Ушедшие направо уже практически изгладились из нашей памяти. Мы еще говорили о них: «Кто знает, что с ними сталось?», но судьба их нас мало беспокоила. Мы вообще не могли о чем-либо думать. Наши чувства притупились, все расплывалось, как в тумане. Не было сил что-нибудь осознать.
Инстинкты самосохранения и самозащиты, гордость — покинули нас. В какой-то миг просветления мне показалось, что мы — проклятые души, скитающиеся в безвременьи, души, обреченные блуждать в пустоте, пока не иссякнет род человеческий.

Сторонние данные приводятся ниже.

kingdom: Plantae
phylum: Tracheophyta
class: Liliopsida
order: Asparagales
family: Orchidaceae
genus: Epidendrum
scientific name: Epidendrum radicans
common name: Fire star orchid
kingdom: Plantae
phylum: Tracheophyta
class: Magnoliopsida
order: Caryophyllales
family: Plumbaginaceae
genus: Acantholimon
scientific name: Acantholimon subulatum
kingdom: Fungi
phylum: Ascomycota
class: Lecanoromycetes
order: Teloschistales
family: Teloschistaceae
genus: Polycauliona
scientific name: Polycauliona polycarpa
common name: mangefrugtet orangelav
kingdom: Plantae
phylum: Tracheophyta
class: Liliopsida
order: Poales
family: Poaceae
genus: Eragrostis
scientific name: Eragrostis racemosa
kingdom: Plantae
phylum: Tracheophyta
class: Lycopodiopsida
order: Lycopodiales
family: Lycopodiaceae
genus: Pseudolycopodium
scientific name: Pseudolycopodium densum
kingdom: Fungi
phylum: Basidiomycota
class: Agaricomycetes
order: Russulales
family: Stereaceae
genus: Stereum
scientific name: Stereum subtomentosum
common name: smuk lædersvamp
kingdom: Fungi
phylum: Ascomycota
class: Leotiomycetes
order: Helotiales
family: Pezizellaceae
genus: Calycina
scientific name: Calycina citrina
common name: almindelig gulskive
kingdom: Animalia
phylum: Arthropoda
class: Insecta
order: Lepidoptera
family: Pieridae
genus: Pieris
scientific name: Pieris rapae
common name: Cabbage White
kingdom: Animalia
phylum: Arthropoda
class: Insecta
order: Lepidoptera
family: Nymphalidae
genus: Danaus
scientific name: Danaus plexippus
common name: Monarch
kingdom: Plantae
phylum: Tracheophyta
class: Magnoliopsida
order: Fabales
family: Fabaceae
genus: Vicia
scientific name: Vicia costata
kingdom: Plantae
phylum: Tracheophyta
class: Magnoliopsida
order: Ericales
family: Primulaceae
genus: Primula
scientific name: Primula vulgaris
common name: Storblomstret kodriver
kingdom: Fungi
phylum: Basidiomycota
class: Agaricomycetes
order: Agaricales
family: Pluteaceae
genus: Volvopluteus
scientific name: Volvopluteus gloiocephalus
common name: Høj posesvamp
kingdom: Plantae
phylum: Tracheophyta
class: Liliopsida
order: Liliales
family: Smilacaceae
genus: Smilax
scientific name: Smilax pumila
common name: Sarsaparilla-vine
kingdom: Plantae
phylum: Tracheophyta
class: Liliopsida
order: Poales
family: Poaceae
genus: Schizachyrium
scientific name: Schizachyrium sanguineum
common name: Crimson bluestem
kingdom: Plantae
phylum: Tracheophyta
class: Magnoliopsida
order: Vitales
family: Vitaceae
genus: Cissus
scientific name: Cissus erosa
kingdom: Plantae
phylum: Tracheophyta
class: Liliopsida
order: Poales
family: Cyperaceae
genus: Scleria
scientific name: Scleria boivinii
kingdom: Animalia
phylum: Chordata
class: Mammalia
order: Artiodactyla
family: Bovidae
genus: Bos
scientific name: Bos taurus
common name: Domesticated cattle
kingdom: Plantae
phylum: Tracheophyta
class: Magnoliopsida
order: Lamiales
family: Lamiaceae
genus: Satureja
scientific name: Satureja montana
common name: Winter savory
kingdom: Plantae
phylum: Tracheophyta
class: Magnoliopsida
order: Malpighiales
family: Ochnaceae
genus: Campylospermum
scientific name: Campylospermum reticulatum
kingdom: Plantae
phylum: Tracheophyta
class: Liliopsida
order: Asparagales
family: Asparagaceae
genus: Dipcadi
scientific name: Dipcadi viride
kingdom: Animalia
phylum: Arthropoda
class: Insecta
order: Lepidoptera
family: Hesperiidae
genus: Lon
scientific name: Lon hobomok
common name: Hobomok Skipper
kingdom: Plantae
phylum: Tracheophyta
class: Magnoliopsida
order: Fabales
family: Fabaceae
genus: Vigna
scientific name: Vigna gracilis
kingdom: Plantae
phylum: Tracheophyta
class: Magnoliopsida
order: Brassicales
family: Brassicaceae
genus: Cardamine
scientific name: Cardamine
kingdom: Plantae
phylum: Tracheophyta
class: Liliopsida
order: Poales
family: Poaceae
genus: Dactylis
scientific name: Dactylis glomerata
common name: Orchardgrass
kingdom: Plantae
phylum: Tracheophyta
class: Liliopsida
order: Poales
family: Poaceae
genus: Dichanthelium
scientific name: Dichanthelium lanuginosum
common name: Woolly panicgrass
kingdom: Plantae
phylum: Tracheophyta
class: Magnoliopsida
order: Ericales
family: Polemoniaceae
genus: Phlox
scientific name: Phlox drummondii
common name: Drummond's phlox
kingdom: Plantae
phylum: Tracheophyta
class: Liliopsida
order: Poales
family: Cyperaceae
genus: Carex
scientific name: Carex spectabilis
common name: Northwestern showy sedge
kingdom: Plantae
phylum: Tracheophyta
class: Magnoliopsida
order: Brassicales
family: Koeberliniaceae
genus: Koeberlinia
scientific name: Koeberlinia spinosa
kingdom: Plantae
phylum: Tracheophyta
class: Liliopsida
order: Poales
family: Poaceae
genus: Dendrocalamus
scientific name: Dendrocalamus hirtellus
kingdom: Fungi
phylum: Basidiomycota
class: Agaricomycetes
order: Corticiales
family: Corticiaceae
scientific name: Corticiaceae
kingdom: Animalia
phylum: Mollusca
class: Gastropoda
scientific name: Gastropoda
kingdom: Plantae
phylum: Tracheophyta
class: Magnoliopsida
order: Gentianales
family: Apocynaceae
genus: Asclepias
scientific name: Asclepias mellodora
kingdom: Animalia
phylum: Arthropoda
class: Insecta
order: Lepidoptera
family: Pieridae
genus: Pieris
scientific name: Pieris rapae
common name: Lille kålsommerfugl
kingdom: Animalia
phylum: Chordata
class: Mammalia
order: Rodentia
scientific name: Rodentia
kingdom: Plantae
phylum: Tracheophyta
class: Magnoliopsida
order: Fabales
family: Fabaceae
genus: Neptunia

Блуждать, в поисках искупления, в поисках забвения, без надежды обрести их.
Около пяти часов утра всех выгнали из бараков. Капо еще раз дали нам взбучку, но я больше не чувствовал боли от ударов. Ледяной ветер охватил нас. Мы стояли обнаженные, с ботинками и поясами в руках. Раздалась команда: «Бегом марш!», и мы побежали. Через несколько минут бега — новые бараки.
У входа — бочка с керосином. Дезинфекция. Каждого окунули в нее. Затем — горячий душ. Все в темпе. Как только мы вышли из-под душа, нас снова вывели наружу. Опять бегом. Новые бараки — склады. Длинные столы. Горы арестантской одежды. Мы бежали, а нам швыряли штаны, рубашки и носки.
За несколько секунд мы потеряли человеческий облик. Не будь ситуация столь трагичной, мы бы лопнули от хохота. Что за нелепость! Меиру Кацу, верзиле, достались детские штанишки, а Штерну — тощему, малорослому пареньку, куртка, в которой он совершенно утонул. Мы тут же начали меняться.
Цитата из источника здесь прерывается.